Text provided →
⟨
True enough, if you boost the volume in certain scenes in those films, you can feel a subliminal sub-bass hum that provokes a dreadful feeling in the pit of the stomach.
“Or you suddenly notice that there’s been the dirgiest Gorecki-style strings under the scene for the last ten minutes, and no wonder you’re feeling, ‘What the hell is going on?’ Really clever the way they work together.”
Did any outside sources inform Some Cities in a similar way?
“Nothing off the top of my head. We never really get informed by music, or go, ‘I want it to sound like this.’ I used to read about that band St Etienne who would literally go in the studio with a box of records, going, ‘Right: middle-eight of this…’ I find it fascinating, that approach, that’s a real DJ approach. But Andy and Jez are mad into architecture and stuff, and as we were writing it, it started to become apparent that we had a couple of tracks that seemed to be set almost in Manchester, and you start realising there’s a bit of a thread going on.”
One thing about Manchester guitar bands both before and after The Hacienda – Oasis excepted – is that they all possess a pretty sophisticated rhythm sense: Joy Division, Durutti Column, New Order, Happy Mondays, The Stone Roses.
⟩
What to produce → In the interview excerpt, what are Andy and Jez said to be mad into?

Source excerpt →
⟨
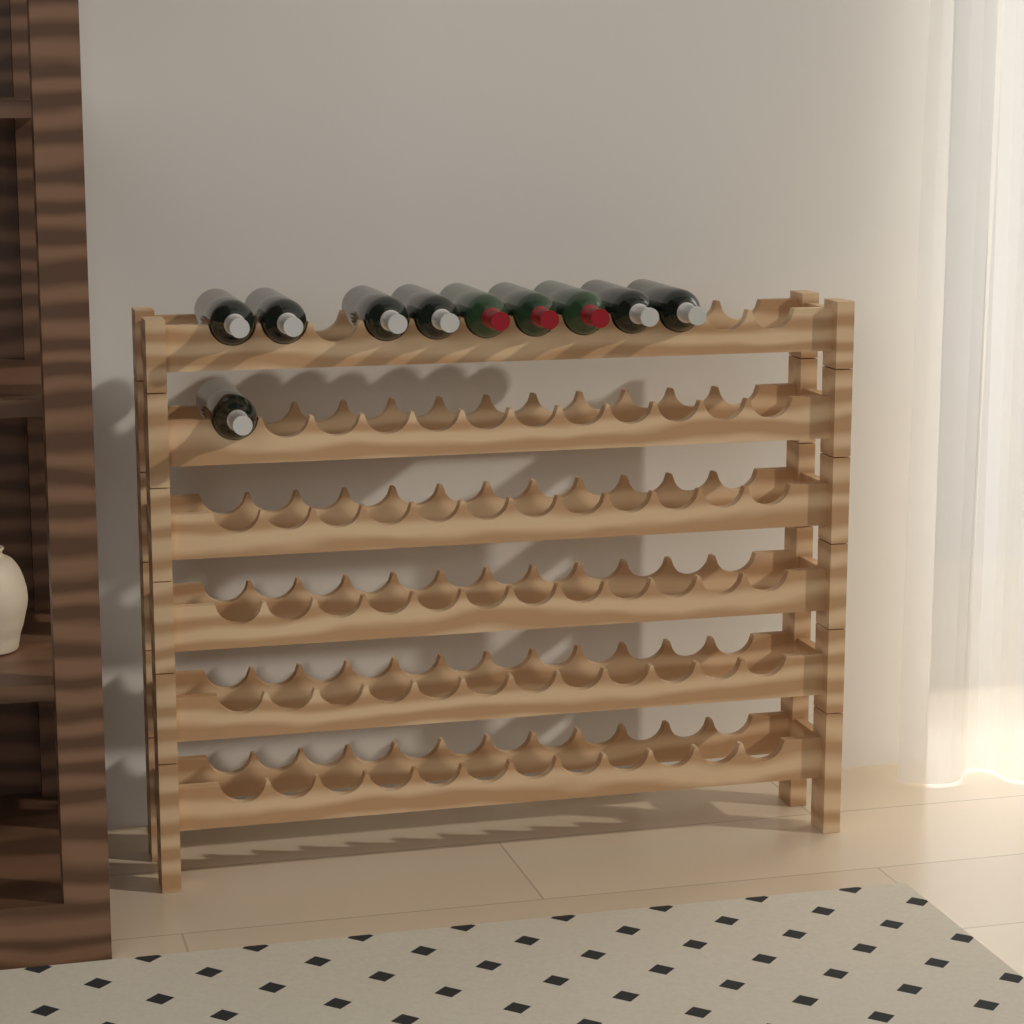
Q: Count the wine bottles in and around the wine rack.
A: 10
⟩
Answer for this exercise → Architecture.